World’s first vertigo-stopping implant

U. WASHINGTON (US) — A patient at the University of Washington Medical Center become the world’s first recipient of a device that quells the disabling vertigo associated with Meniere’s disease.

The clinicians who developed the implantable device hope that success in a 10-person surgical trial of Meniere’s patients will lead to exploration of its usefulness against other common balance disorders that torment millions of people worldwide.

“What we’re proposing here is a potentially safer and more effective therapy than exists now,” says Jay Rubinstein, an ear surgeon and auditory scientist.

In the United States, Meniere’s affects less than 1 percent of the population. The disease occurs mostly in people between ages 30 and 50, but can strike anyone. Patients more often experience the condition in one ear; about 30 percent of cases are bilateral.

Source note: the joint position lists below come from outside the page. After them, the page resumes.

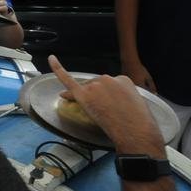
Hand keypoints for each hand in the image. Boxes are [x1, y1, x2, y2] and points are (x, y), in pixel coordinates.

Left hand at [49, 55, 165, 153]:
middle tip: (112, 114)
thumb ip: (123, 96)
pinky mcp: (83, 94)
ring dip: (90, 100)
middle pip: (96, 87)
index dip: (110, 99)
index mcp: (122, 79)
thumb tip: (113, 101)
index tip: (117, 108)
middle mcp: (107, 78)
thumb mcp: (136, 103)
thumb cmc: (139, 122)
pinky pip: (67, 79)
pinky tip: (51, 59)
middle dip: (100, 99)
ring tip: (104, 114)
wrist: (136, 131)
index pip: (109, 86)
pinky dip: (57, 68)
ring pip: (86, 91)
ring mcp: (95, 86)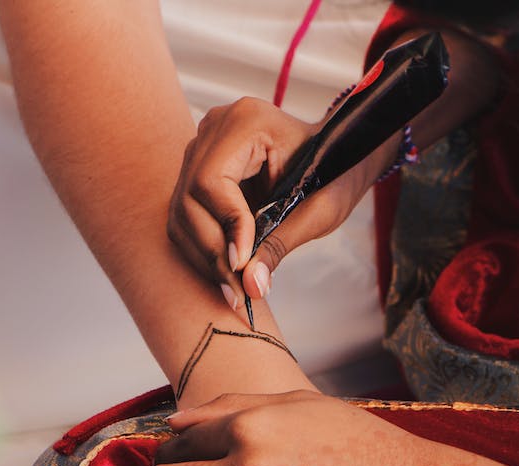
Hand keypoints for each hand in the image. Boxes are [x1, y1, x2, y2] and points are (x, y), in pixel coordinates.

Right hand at [166, 98, 370, 308]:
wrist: (337, 157)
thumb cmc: (334, 174)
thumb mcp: (317, 210)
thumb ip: (280, 244)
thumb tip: (251, 285)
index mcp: (246, 121)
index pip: (211, 180)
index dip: (224, 225)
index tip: (242, 264)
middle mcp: (214, 128)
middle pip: (189, 199)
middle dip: (213, 252)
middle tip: (238, 291)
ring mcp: (201, 148)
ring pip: (181, 213)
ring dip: (204, 257)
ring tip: (234, 290)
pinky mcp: (197, 171)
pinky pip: (185, 217)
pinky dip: (202, 250)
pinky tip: (226, 274)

The disease affects hearing and balance with varying intensity and frequency but can be extremely debilitating. Its episodic attacks are thought to stem from the rupture of an inner-ear membrane. Fluid leaks out of the vestibular system, causing havoc to the brain’s perception of balance.

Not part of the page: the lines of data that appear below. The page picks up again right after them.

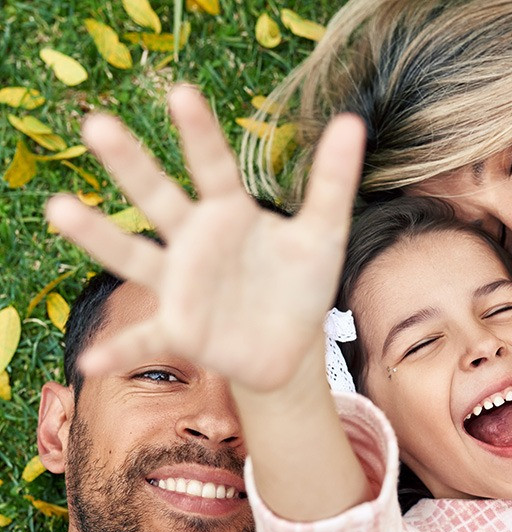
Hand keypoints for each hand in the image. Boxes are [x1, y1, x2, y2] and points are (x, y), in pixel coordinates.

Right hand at [46, 84, 364, 391]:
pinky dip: (118, 351)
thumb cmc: (299, 282)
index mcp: (229, 213)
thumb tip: (354, 122)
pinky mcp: (179, 330)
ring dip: (99, 235)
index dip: (200, 133)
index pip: (214, 166)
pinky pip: (144, 340)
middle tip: (97, 124)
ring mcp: (180, 285)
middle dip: (131, 164)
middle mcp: (194, 242)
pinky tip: (90, 362)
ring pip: (133, 256)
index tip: (181, 92)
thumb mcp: (323, 234)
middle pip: (158, 198)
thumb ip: (332, 181)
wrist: (289, 343)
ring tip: (59, 208)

To stave off nausea, afflicted people must lie still, typically for several hours and sometimes up to half a day, while the membrane self-repairs and equilibrium is restored, says James Phillips, a research associate professor.

Because the attacks come with scant warning, a Meniere’s diagnosis can cause people to change careers and curb their lifestyles.

Many patients respond to first-line treatments of medication and changes to diet and activity. When those therapies fail to reduce the rate of attacks, surgery is often an effective option but it typically is destructive. In essence, the patient sacrifices function in the affected ear to halt the vertigo—akin to a pilot who shuts down an erratic engine during flight.

With their device, Phillips and Rubinstein aim to restore the patient’s balance during attacks while leaving natural hearing and residual balance function intact.

A patient wears a processor behind the affected ear and activates it as an attack starts. The processor wirelessly signals the device, which is implanted almost directly underneath in a small well created in the temporal bone. The device in turn transmits electrical impulses through three electrodes inserted into the canals of the inner ear’s bony labyrinth.

“It doesn’t change what’s happening in the ear, but it eliminates the symptoms while replacing the function of that ear until it recovers,” Phillips explains.

The specific placement of the electrodes in the bony labyrinth is determined by neuronal signal testing at the time of implant. The superior semicircular canal, lateral semicircular canal and posterior semicircular canal each receive one electrode array.

A successful human trial could lead the implant to become the first-choice surgical intervention for Meniere’s patients, Phillips says, and spark collaboration with other researchers who are studying more widespread balance disorders.

Cochlear Ltd. of Lane Cove, Australia, will manufacture the device.